His election was to him an utter non-event. Like the late Duke Ellington, and no doubt, several others, Joe never came to any of our gatherings, never nominated or voted for new members, and may never have responded to our correspondence. I was never able to get an answer from him about why he behaved that way. So I can only give you my best guess: that to award apparent rank to an artist, to make him or her a major or colonel or general over the other artists, so to speak, was to Joe, and here's that word again, absurd.
In any case, we should not be offended. Joe was mistrustful of all institutions, and of governments in particular, since they so often created hierarchies which gave tremendous power over the rest of us third-rate human beings. I told him that we at the Academy, being artists, were by definition an aggregation of mice. But he did not seem to hear me.
His virulent prejudice against institutions was almost certainly not in his DNA. It was a creation of nurture rather than nature, inspired by what he saw and heard and read about third-rate people in powerful institutions during his fairly long life, which is regrettably over now.

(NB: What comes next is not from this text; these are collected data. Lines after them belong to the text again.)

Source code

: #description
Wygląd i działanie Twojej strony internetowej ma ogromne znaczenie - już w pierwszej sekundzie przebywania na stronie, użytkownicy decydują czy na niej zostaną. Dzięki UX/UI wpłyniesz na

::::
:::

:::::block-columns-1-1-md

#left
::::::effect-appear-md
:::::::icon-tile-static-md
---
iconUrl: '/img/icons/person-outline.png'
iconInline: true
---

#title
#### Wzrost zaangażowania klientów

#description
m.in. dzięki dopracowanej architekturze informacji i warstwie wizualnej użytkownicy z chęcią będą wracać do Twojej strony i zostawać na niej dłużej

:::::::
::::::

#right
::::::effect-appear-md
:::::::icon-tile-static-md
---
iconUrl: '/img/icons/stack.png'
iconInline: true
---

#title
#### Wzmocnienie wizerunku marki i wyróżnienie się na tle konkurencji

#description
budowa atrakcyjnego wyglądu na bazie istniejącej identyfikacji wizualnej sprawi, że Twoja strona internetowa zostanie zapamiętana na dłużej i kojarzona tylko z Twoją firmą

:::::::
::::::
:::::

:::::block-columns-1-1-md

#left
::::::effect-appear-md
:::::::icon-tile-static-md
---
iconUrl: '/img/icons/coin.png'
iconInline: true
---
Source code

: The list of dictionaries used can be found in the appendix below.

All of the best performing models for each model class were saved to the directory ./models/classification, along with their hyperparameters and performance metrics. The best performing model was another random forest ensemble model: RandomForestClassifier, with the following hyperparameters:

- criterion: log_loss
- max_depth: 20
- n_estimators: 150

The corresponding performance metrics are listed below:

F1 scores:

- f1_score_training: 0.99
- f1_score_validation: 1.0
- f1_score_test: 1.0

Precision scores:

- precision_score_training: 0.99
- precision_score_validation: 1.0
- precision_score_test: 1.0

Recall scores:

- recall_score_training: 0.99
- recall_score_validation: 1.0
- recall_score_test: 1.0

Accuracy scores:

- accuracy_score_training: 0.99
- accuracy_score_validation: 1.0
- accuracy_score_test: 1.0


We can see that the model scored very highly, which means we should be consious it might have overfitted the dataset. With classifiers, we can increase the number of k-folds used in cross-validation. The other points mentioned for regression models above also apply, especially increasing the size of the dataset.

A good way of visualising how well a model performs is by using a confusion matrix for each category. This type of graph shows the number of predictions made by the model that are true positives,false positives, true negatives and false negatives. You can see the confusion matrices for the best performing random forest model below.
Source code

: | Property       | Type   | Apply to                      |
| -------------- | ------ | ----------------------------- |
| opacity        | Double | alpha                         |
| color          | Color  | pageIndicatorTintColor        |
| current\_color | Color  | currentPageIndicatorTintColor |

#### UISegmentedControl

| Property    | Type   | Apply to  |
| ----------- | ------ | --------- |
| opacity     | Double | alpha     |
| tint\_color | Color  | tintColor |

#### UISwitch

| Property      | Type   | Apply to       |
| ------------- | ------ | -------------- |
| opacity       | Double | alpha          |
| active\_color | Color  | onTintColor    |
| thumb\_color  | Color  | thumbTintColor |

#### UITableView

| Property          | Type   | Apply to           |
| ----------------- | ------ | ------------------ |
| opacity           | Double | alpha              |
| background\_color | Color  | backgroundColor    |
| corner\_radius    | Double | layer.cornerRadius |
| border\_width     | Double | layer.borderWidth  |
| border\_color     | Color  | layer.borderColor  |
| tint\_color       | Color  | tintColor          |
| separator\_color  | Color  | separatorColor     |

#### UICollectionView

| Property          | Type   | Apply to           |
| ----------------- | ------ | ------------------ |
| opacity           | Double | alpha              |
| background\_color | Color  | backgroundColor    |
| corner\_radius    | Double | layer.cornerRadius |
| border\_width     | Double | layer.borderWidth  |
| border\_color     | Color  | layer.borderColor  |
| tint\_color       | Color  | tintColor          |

Reviewers have called some of his books "hilarious," and I myself have found them so. But the only way he or any other writer can make a reader laugh out loud is to surprise that reader with a bit of nonsense or silliness in the midst of a dreadful situation.
He faced highly probable death sixty times as a bombardier. He did it again in 1986. In a piece of bad luck as random as a German antiaircraft shell hitting his plane would have been. A rare neurological disease known as Guillain-Barré syndrome did its best to kill him. He was almost completely paralyzed and on life support. He and his closest friend Speed Vogel would later collaborate on a book about his miraculous recovery, No Laughing Matter. And there was a Hollywood ending to that ordeal, which lasted many months, one heck of a lot longer than a root canal job. Joe married Valerie Humphries, a nurse who had helped so much through the worst of it.
When Joe finally died, when Joe really died, I wrote this letter to his widow: "Dearest Valerie, so merry, so full of life, what a good wife you were and are, and always will be. Find here my love and pity."
I thank you for your attention.
Read at the Academy Dinner Meeting on April 4, 2000.